╭─ DATA FOR THIS TASK

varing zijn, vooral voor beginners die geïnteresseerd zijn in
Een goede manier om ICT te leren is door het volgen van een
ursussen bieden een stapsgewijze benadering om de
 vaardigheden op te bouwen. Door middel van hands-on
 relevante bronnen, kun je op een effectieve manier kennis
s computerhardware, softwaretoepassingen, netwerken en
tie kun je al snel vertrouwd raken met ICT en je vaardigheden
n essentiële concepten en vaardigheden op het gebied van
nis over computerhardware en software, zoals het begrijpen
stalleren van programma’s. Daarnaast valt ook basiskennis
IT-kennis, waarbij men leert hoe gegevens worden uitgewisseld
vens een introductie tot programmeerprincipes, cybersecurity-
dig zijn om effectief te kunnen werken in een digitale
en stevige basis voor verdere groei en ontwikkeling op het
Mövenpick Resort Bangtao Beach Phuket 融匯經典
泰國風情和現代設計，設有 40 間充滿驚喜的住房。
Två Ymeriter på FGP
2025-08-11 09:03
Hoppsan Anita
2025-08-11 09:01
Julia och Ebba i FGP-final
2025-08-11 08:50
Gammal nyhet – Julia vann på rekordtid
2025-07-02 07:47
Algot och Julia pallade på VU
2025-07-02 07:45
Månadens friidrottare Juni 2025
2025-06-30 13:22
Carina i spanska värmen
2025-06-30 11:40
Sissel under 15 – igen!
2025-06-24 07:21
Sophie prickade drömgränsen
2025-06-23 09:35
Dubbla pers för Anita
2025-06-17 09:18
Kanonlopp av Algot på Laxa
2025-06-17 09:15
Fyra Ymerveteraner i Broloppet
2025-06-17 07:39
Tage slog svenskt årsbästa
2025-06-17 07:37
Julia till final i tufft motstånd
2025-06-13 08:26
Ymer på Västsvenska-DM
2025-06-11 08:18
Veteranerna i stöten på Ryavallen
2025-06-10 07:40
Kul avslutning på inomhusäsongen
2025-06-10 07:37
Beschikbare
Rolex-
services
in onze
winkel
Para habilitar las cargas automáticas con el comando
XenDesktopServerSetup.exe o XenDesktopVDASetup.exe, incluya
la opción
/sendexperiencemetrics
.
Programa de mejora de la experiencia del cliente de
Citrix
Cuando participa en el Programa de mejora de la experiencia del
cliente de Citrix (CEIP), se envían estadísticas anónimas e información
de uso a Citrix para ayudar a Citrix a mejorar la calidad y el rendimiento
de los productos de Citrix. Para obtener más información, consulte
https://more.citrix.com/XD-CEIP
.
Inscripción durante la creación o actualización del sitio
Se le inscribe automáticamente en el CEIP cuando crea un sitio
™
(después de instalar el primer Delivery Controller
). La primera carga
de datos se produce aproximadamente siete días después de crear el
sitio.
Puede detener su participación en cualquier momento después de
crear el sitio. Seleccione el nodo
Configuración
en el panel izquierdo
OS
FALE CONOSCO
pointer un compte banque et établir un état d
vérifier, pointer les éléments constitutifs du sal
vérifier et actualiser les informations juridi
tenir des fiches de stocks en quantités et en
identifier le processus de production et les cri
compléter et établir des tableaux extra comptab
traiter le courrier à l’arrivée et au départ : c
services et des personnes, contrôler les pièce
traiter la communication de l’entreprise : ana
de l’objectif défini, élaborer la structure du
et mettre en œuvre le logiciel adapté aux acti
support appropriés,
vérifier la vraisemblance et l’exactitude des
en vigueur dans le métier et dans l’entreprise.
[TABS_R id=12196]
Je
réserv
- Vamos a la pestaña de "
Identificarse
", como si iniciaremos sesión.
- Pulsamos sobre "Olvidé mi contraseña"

╰─
╭─ DATA FOR THIS TASK

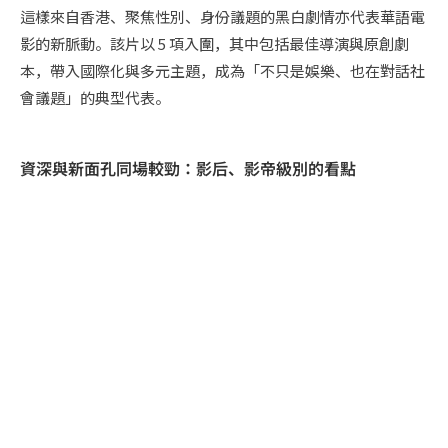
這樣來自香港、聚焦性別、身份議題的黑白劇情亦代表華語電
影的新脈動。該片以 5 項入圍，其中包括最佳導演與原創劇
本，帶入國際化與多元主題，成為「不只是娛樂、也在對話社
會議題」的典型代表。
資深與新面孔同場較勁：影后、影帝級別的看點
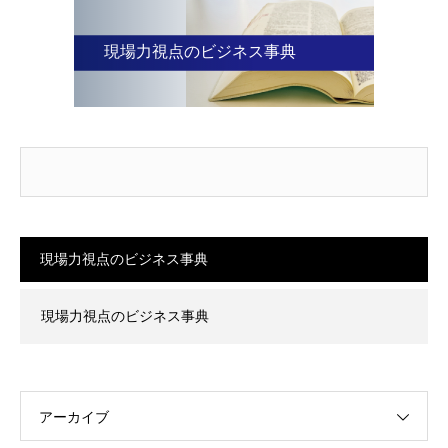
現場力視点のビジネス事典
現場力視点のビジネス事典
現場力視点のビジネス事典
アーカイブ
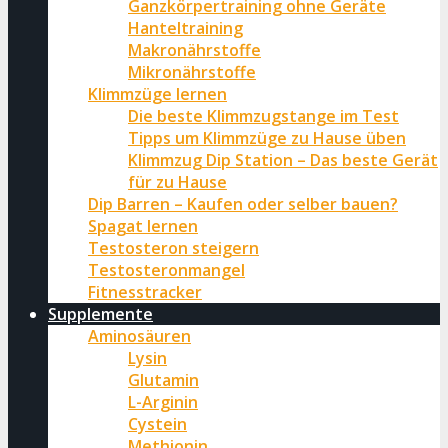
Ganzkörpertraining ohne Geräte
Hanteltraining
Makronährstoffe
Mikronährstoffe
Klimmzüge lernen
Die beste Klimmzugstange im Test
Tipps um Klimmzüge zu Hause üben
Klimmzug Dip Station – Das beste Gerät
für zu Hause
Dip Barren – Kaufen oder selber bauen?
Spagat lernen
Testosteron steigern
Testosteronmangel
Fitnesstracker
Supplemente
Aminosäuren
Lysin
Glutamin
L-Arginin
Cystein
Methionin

╰─

Reproduce the lines of the entries, starting with the line that contains "varing zijn, vooral" and continuing through the line that contains "vaardigheden op te".

varing zijn, vooral voor beginners die geïnteresseerd zijn in
Een goede manier om ICT te leren is door het volgen van een
ursussen bieden een stapsgewijze benadering om de
 vaardigheden op te bouwen. Door middel van hands-on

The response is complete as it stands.